Personally I don't think any political party is a good one - in fact I think political parties indicate a decline in democracy. Equally I think there is a danger in a small number of independents being able to ultimately decide what is done.

We need a new approach to leadership - one that is able to understand and to deal effectively with increasing amounts of ambiguity and complexity. We need to make the shift to Third Generation Leadership.

Please let me know what you think about this. You can post your comments below.

More information about Doug Long at http://www.dglong.com

Sunday, August 22, 2010

The Australian Elections - failures in leadership

What an election campaign that was! The two major parties proved very adept at pointing out the faults of their opponents.
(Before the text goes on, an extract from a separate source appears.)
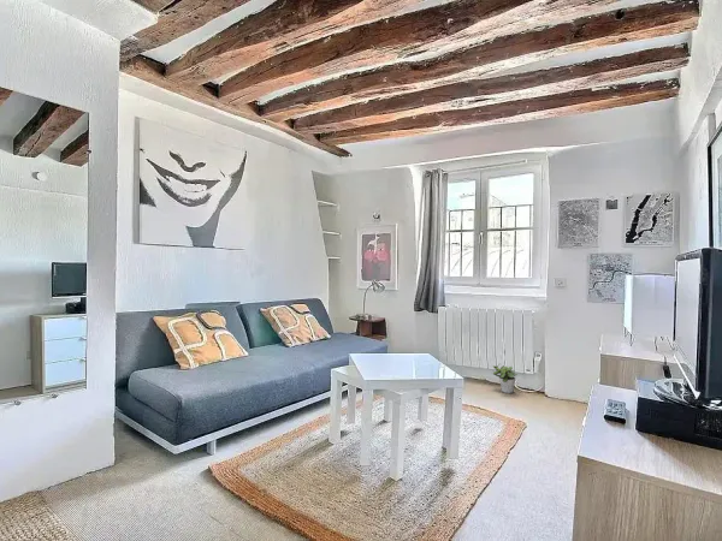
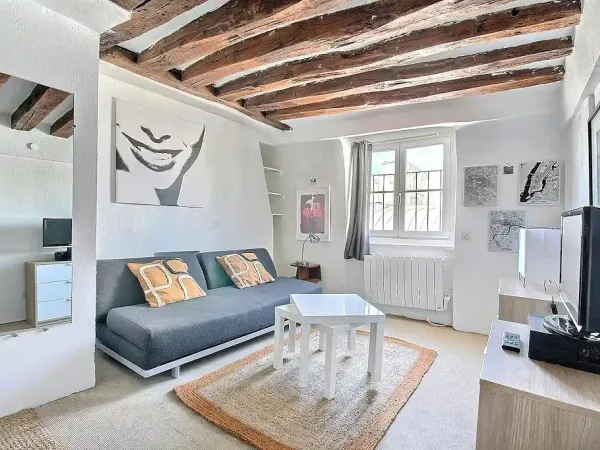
- potted plant [492,363,519,394]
A lack-lustre campaign by people who seem to have little or no understanding of what leadership is all about. No wonder we're stuck with a hung parliament!

There have been 2 generations of leadership in the past. First Generation Leadership was all about obedience. Second Generation Leadership was all about conformance. You don't need vision and inspiration for these - all you need is a desire to obtain power or to remain in power.

Third Generation Leadership is about engaging people and enabling them to achieve great things. Neither the Liberal-National Coalition nor the Labor Party offered this. (And neither did the others to any extent.)

What a travesty. No matter who wins we'll wind up with mediocrity dragging us further into mediocrity. We've got Second Generation Leaders trying to use First Generation Leadership approaches in a Third Generation Leadership world. In my 34 years in Australia I have never before experienced such a rubbish campaign or seen such mediocrity in both major parties.

Australia deserves better than this.